I was still numb from the night Victoria died. My mind absorbed all of the facts given to me the next morning by James as I laid in a ball on his couch. He even set down the full medical report on the table in front of me, knowing that it was hard facts that couldn't be denied. Today was the first day that I hadn't started crying out of nowhere, sobbing, screaming and throwing things out of anger, confusion. It grew worse when he told me that an Angela Diablo died in 1946 at the ripe old age of eighty five. There was no trace of the young Hispanic woman who stalked me at the hospital, or the woman I watch stab Victoria. She didn’t exist, even when James reviewed hospital camera footage. He could see the top of her head and then carrying me after I fainted. There was no proof of anything. Angela Diablo was a figment of my imagination.
I now felt completely numb. Numb like I had been sitting in a freezer for days. Numb, cold and empty. My thoughts would drift from it not being real, to being very real when I remembered all of the clinical facts presented to me. The way she looked laying there motionless and pale, but all of those things could be faked. All of those things could be altered and regurgitated in a way that everyone believed it.
I read the final report from the hospital and the medical examiner’s autopsy report. Victoria was dead. She died from massive internal bleeding. She had died within the five minutes it took for the blade to enter her abdomen and fall to the ground where my nursing skills became useless. These were the facts, printed in bold, clinical black and white.

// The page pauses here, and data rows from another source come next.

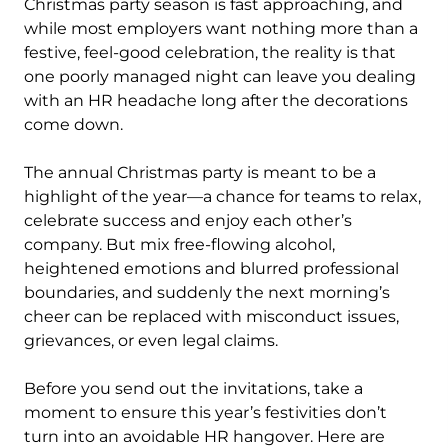
Christmas party season is fast approaching, and
while most employers want nothing more than a
festive, feel-good celebration, the reality is that
one poorly managed night can leave you dealing
with an HR headache long after the decorations
come down.
The annual Christmas party is meant to be a
highlight of the year—a chance for teams to relax,
celebrate success and enjoy each other’s
company. But mix free-flowing alcohol,
heightened emotions and blurred professional
boundaries, and suddenly the next morning’s
cheer can be replaced with misconduct issues,
grievances, or even legal claims.
Before you send out the invitations, take a
moment to ensure this year’s festivities don’t
turn into an avoidable HR hangover. Here are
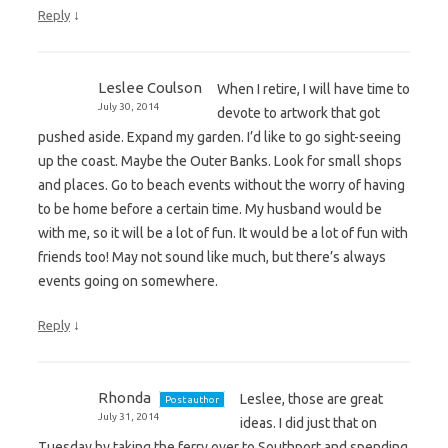
↓
Reply
Leslee Coulson
When I retire, I will have time to
July 30, 2014
devote to artwork that got
pushed aside. Expand my garden. I’d like to go sight-seeing
up the coast. Maybe the Outer Banks. Look for small shops
and places. Go to beach events without the worry of having
to be home before a certain time. My husband would be
with me, so it will be a lot of fun. It would be a lot of fun with
friends too! May not sound like much, but there’s always
events going on somewhere.
↓
Reply
Rhonda
Leslee, those are great
Post author
July 31, 2014
ideas. I did just that on
Tuesday by taking the ferry over to Southport and spending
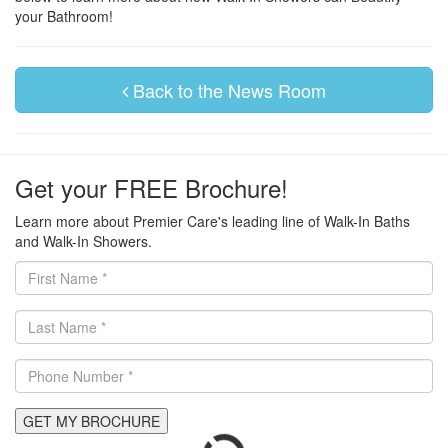
your Bathroom!
Back to the News Room
Get your FREE Brochure!
Learn more about Premier Care's leading line of Walk-In Baths
and Walk-In Showers.
GET MY BROCHURE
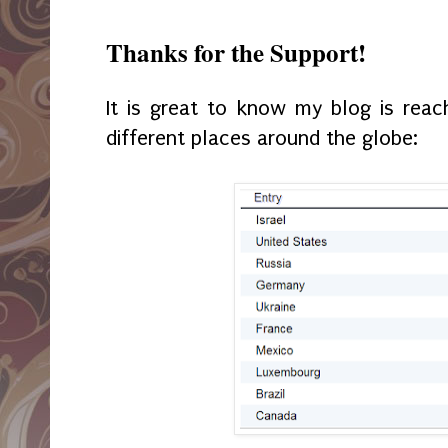
Thanks for the Support!
It is great to know my blog is rea
different places around the globe:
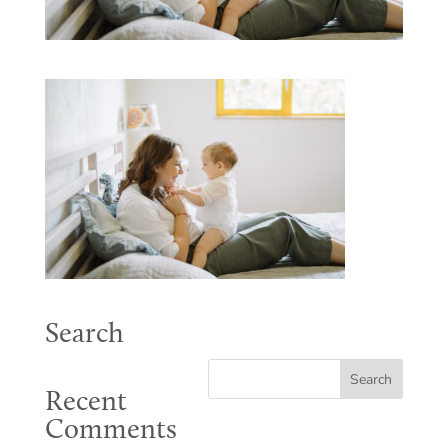
Search
Recent
Comments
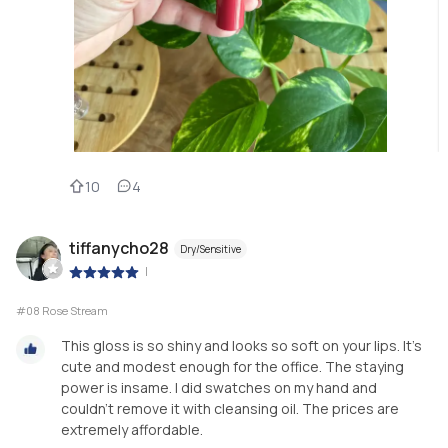
10
4
tiffanycho28
Dry/Sensitive
|
#08 Rose Stream
This gloss is so shiny and looks so soft on your lips. It’s
cute and modest enough for the office. The staying
power is insame. I did swatches on my hand and
couldn’t remove it with cleansing oil. The prices are
extremely affordable.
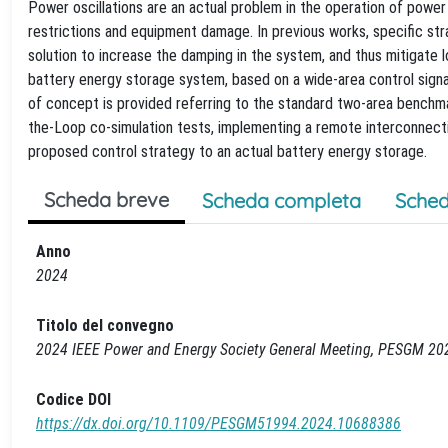
Power oscillations are an actual problem in the operation of power s
restrictions and equipment damage. In previous works, specific str
solution to increase the damping in the system, and thus mitigate 
battery energy storage system, based on a wide-area control signal
of concept is provided referring to the standard two-area benchma
the-Loop co-simulation tests, implementing a remote interconnectio
proposed control strategy to an actual battery energy storage.
Scheda breve
Scheda completa
Sched
Anno
2024
Titolo del convegno
2024 IEEE Power and Energy Society General Meeting, PESGM 20
Codice DOI
https://dx.doi.org/10.1109/PESGM51994.2024.10688386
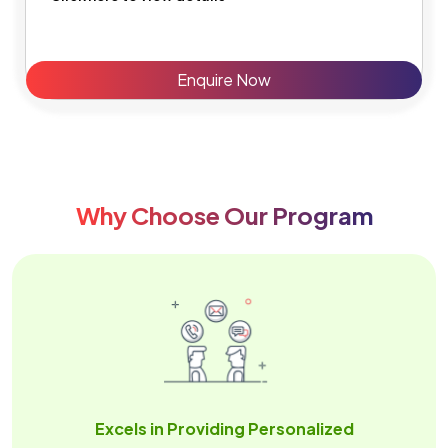
Enquire Now
Why Choose Our Program
Excels in Providing Personalized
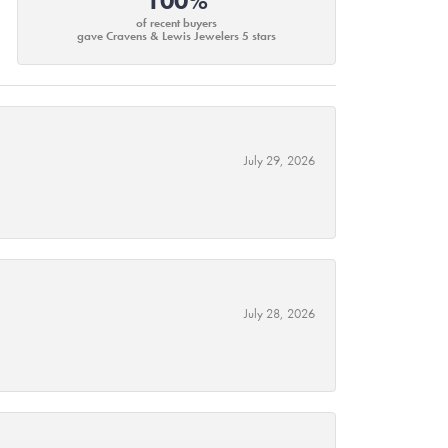
100%
of recent buyers
gave Cravens & Lewis Jewelers 5 stars
July 29, 2026
July 28, 2026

Signed off by the New York Medical Examiner’s office.
But I didn’t dare believe those facts, my gut begged me not to.
"Alex? Did you hear me?" James placed a hand on my shoulder, shaking me gently to acknowledge him.

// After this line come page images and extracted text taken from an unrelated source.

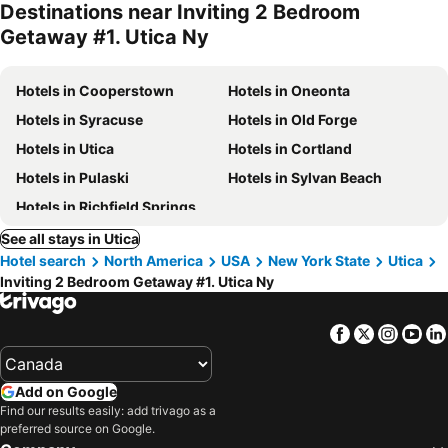
Destinations near Inviting 2 Bedroom
Getaway #1. Utica Ny
Hotels in Cooperstown
Hotels in Oneonta
Hotels in Syracuse
Hotels in Old Forge
Hotels in Utica
Hotels in Cortland
Hotels in Pulaski
Hotels in Sylvan Beach
Hotels in Richfield Springs
See all stays in Utica
Hotel search
North America
USA
New York State
Utica
Inviting 2 Bedroom Getaway #1. Utica Ny
Facebook
Twitter
Insta
Yo
Add on Google
Find our results easily: add trivago as a
preferred source on Google.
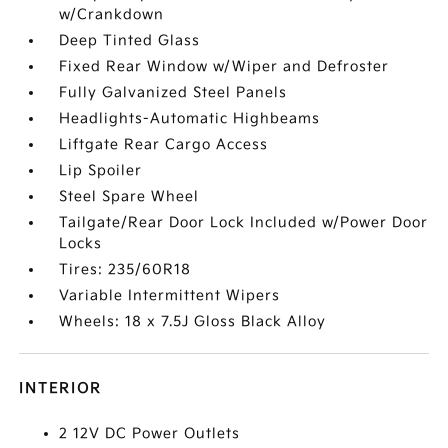
w/Crankdown
Deep Tinted Glass
Fixed Rear Window w/Wiper and Defroster
Fully Galvanized Steel Panels
Headlights-Automatic Highbeams
Liftgate Rear Cargo Access
Lip Spoiler
Steel Spare Wheel
Tailgate/Rear Door Lock Included w/Power Door
Locks
Tires: 235/60R18
Variable Intermittent Wipers
Wheels: 18 x 7.5J Gloss Black Alloy
INTERIOR
2 12V DC Power Outlets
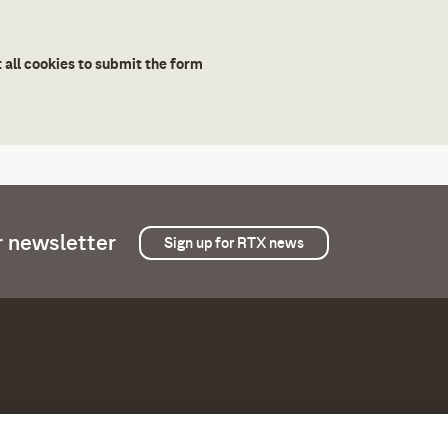
 all cookies to submit the form
r newsletter
Sign up for RTX news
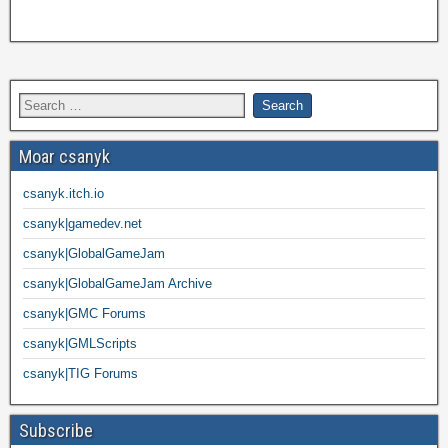
Moar csanyk
csanyk.itch.io
csanyk|gamedev.net
csanyk|GlobalGameJam
csanyk|GlobalGameJam Archive
csanyk|GMC Forums
csanyk|GMLScripts
csanyk|TIG Forums
Subscribe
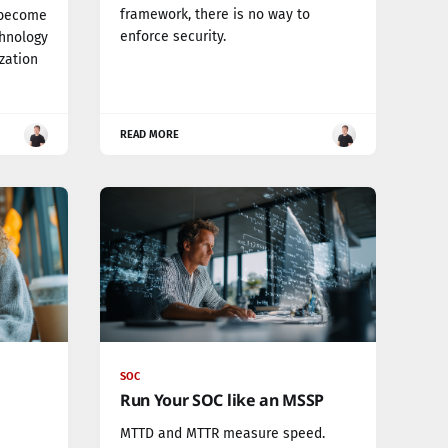
framework, there is no way to
 become
enforce security.
chnology
ization
READ MORE
SOC
Run Your SOC like an MSSP
MTTD and MTTR measure speed.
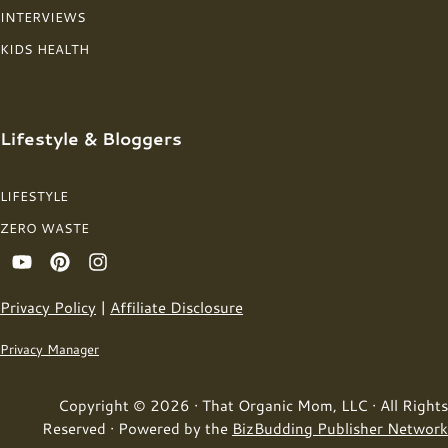
INTERVIEWS
KIDS HEALTH
Lifestyle & Bloggers
LIFESTYLE
ZERO WASTE
Privacy Policy
|
Affiliate Disclosure
Privacy Manager
Copyright © 2026 · That Organic Mom, LLC · All Rights
Reserved · Powered by the
BizBudding Publisher Network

I turned, squinting very dry, tired eyes his way. "What?"
He smiled tightly, "I said we're about ten minutes away from home. Is there anywhere you want to stop?"
I shook my head, frowning deeply as I shifted in the seat and sat forward. "Have you heard from Dani?"
He sighed, "Not yet, I left her message and she texted me back this morning. There's some serious fallout from what happened on top of organizing getting Victoria home." He cleared his throat, squeezing my shoulder, "Alex, I know I've said it a million times, but…"
"Just don't, please James." I looked up at him, my voice cracking for the thousandth time in the last three days. I dropped my eyes down to look at my red, sore hands. I had been washing them excessively since James brought me back to his apartment that first night. Sobbing uncontrollably, scrubbing the dried blood off of my hands with boiling hot water and all the soap he had in the house. Every time I looked at my hands for a second too long, I would see all of her blood on them. Staining my skin, the fingernails and they would begin to tremble and my mind would spiral out of control. I was fighting off the shock from losing Victoria and the confusion of the things Diablo said. I couldn’t think straight.
I quickly tucked my hands into the front pockets of my jacket after catching her class ring still on my finger, "Keep calling her, leave her a message that she needs to talk to me." I cleared out the crack in my voice, turning to look at the freeway signs pointing the way home. "I need answers." Dani would know the truth. I would corner her and demand that she tell me what actually happened and why Victoria felt she needed to do it this way.